■ DATA SECTION:
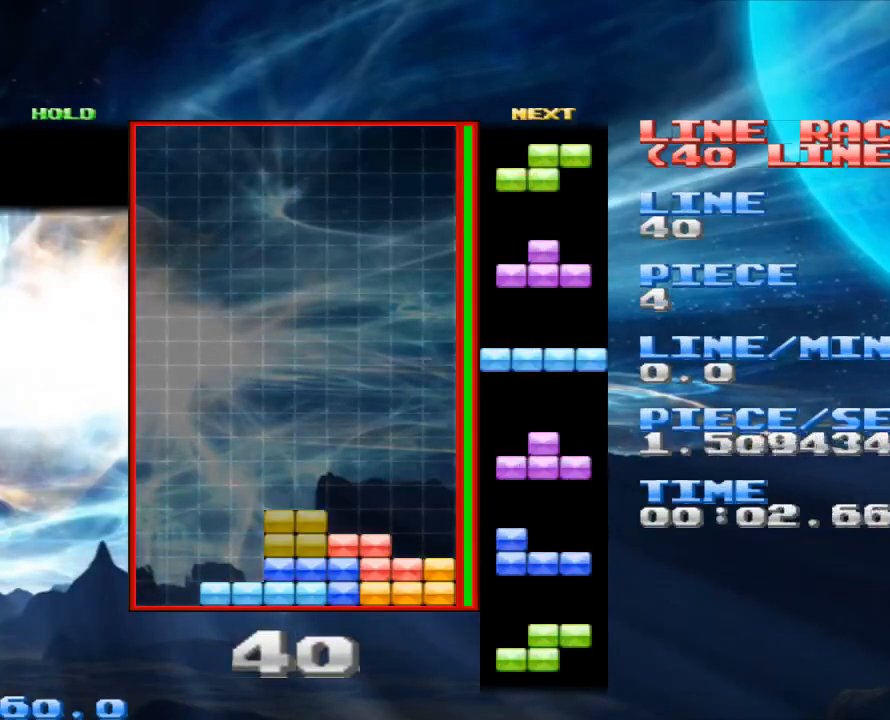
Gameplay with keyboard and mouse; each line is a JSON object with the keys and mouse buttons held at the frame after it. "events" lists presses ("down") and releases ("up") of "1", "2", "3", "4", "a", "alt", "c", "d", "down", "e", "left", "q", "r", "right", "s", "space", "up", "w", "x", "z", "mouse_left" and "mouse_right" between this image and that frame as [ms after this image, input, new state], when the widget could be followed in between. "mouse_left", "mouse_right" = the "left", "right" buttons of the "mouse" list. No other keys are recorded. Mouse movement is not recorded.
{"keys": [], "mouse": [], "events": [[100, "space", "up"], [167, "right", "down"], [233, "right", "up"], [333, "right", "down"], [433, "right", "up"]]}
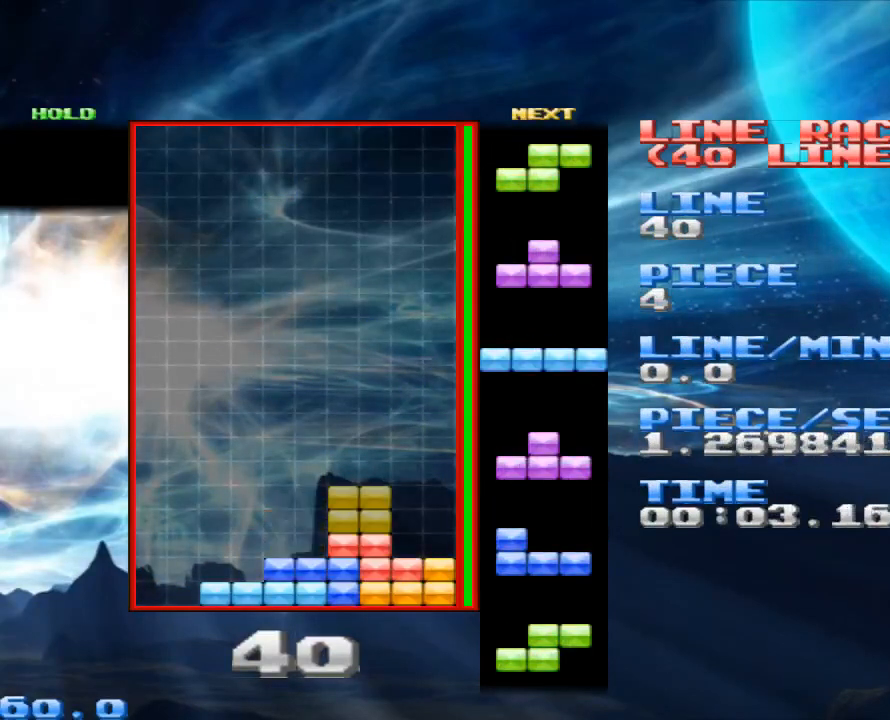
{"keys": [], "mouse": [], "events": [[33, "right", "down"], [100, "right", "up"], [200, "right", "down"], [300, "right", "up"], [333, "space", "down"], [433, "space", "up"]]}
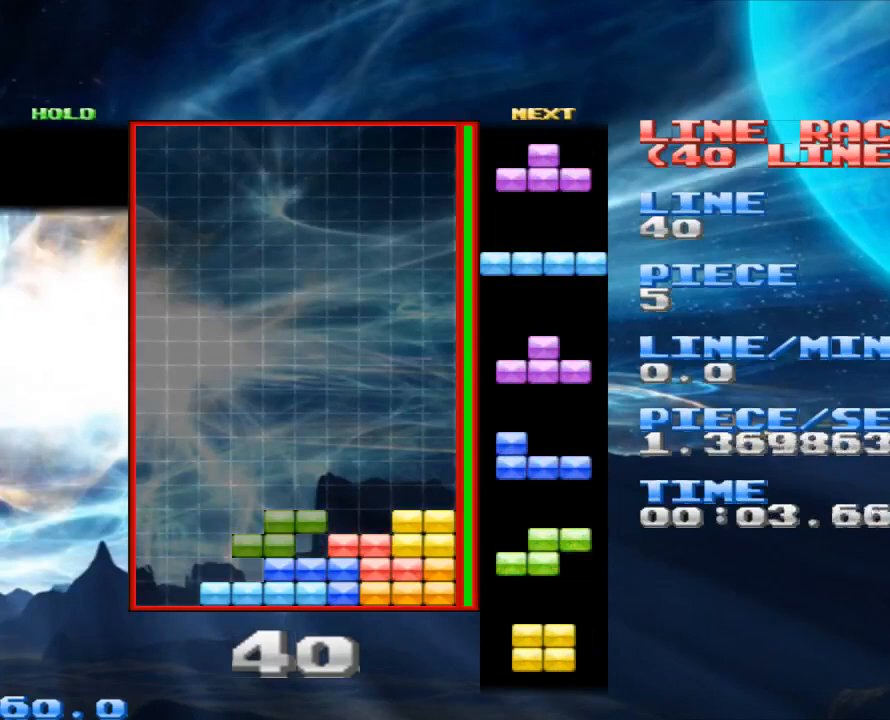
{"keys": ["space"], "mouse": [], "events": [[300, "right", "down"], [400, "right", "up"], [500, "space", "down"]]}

■ TASK DIRECTIONS:
Give the listing above again in its entirety, exactly as written and free of images.

■ OUTPUT FOR THIS EXERCISE:
Gameplay with keyboard and mouse; each line is a JSON object with the keys and mouse buttons held at the frame after it. "events" lists presses ("down") and releases ("up") of "1", "2", "3", "4", "a", "alt", "c", "d", "down", "e", "left", "q", "r", "right", "s", "space", "up", "w", "x", "z", "mouse_left" and "mouse_right" between this image and that frame as [ms after this image, input, new state], when the widget could be followed in between. "mouse_left", "mouse_right" = the "left", "right" buttons of the "mouse" list. No other keys are recorded. Mouse movement is not recorded.
{"keys": [], "mouse": [], "events": [[100, "space", "up"], [167, "right", "down"], [233, "right", "up"], [333, "right", "down"], [433, "right", "up"]]}
{"keys": [], "mouse": [], "events": [[33, "right", "down"], [100, "right", "up"], [200, "right", "down"], [300, "right", "up"], [333, "space", "down"], [433, "space", "up"]]}
{"keys": ["space"], "mouse": [], "events": [[300, "right", "down"], [400, "right", "up"], [500, "space", "down"]]}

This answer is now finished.